ELLE LE REGARDA PARTIR, NE SACHANT QUOI DIRE ... TOUT LUI ECHAPPE, LUI, SES PROJETS ..

ELLE LE REGARDA PARTIR, NE SACHANT QUOI DIRE ... TOUT LUI ECHAPPE, LUI, SES PROJETS ..
Je ne pensais pas qu'on pouvait autant détester l'été, j'aurais trouvé cela ingrat sortie de la bouche de quelqu'un ..
Mais voila rien ne va, je me sens seule !
Mes amis les vrais restent là ( Sarah, Marye, Lucas, Yaya, Sihem .. ) parfois tu rencontres de nouvelles tetes qui te soutiennent sans l'avoir forcément demander ( John .. )
Mais rien n'y fait, tu perds le controle, tu pleures a en avoir mal a la tete, par désespoir
Le désespoir de voir le regard de tes parents si méprisant sur toi, de voir son amour a des kilomètres de soi
rien ne va je pleure , je n'ai meme plus cette envie de me battre
* Pas le BAC
* Pas de PARIS
* Plus de lycée
* Perdu la fierté des parents

Alors quoi faire partir loin de tout ca ?
Tenter encore une année sur Montpellier avec ses amis ?
Se rapprocher de Paris ?
Mais s'il rompt qu'est ce que je fais ?
Couper les ponts avec tout ce qui te pertube ( parents, copain & co ) ?
La peur de s'ennuyer , la peur du froid la bas ?
La frustration de se faire blamer toute une année est elle supportable ?

C'est dur de rester toujours fort
Le désespoir nourrit mes pensées noires et me plonge dans mes crises de tachycardie, je suis fatiguée.

# Posté le vendredi 11 juillet 2008 11:21

" Tu m'expliques pourquoi tu t'es retrouvée dans mon reve ??

 " Tu m'expliques pourquoi tu t'es retrouvée dans mon reve ??

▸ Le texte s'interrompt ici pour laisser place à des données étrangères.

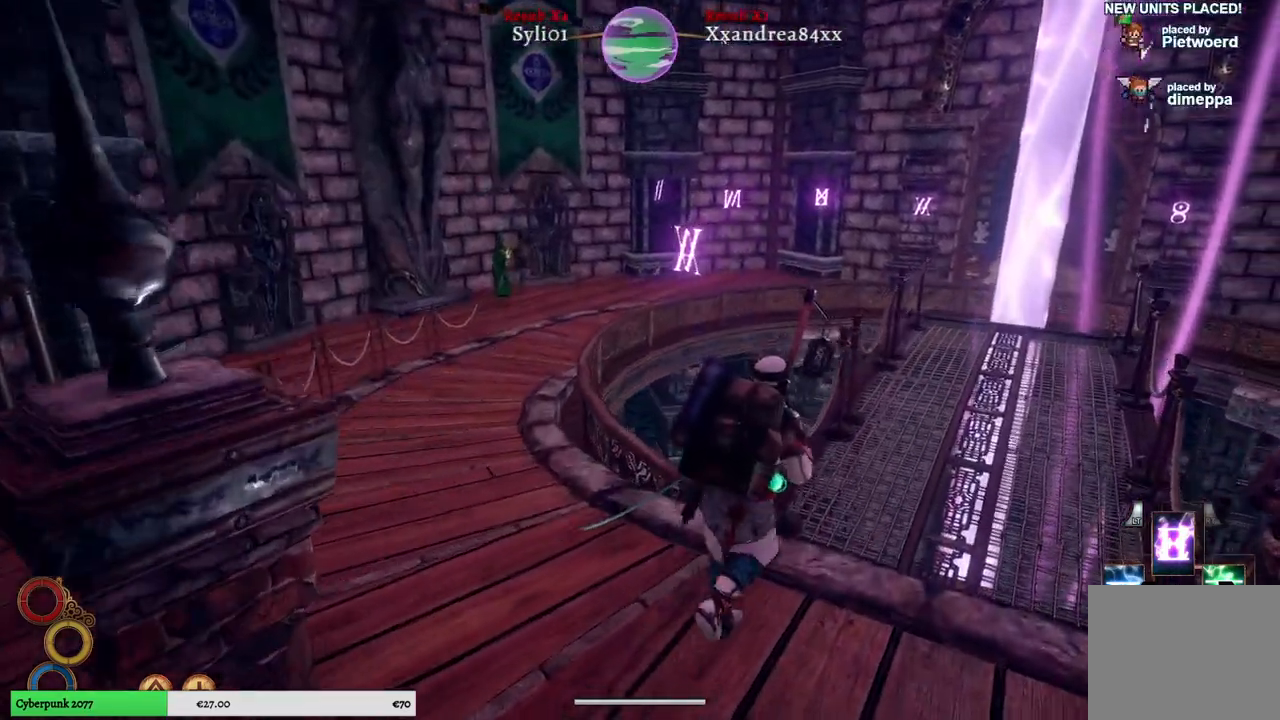
{"buttons": [], "left_stick": "up-right", "right_stick": "up", "events": [[333, "right_stick", "up"]]}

" C'était plutot étrange, dans une salle de concours, l'enjeu était assez important, t'étais assise tout devant, moi je prenais une douche face au mur, mais on a rien écrit, nous nous sommes retrouvés dehors dans la rue, ensuite y'avait une charette en forme de lit, tu te baladait l'air de rien, l'ambiance était un peu médiévale, rues sombres, vieux batiments, il pleuvait mais l'eau ne nous mouillait pas, tu n'aimais pas ton t shirt du coup tu m'as embrassé, et voila on a marché l'un à côté de l'autre comme si de rien était, de toute façon je crois qu'on se foutait de tout.
je ne me souviens pas de tout mais c'était agréable et profondemment improbable, tu vois c'est le genre de truc hasardeux non commandé qui te laisse tout perplexe au réveil.




Je ne me lasserai jamais de le lire*

# Posté le samedi 28 juin 2008 18:52

PEUT ON DESIRER SANS SOUFFRIR ?


L'homme est un etre ayant une vie de mortel. Tout le long de son exitence, il est guidé par la nécessité de ses envies, de ses besoins vitaux. Il connait le Bonheur, tout comme le Malheur selon le degré de ses désirs.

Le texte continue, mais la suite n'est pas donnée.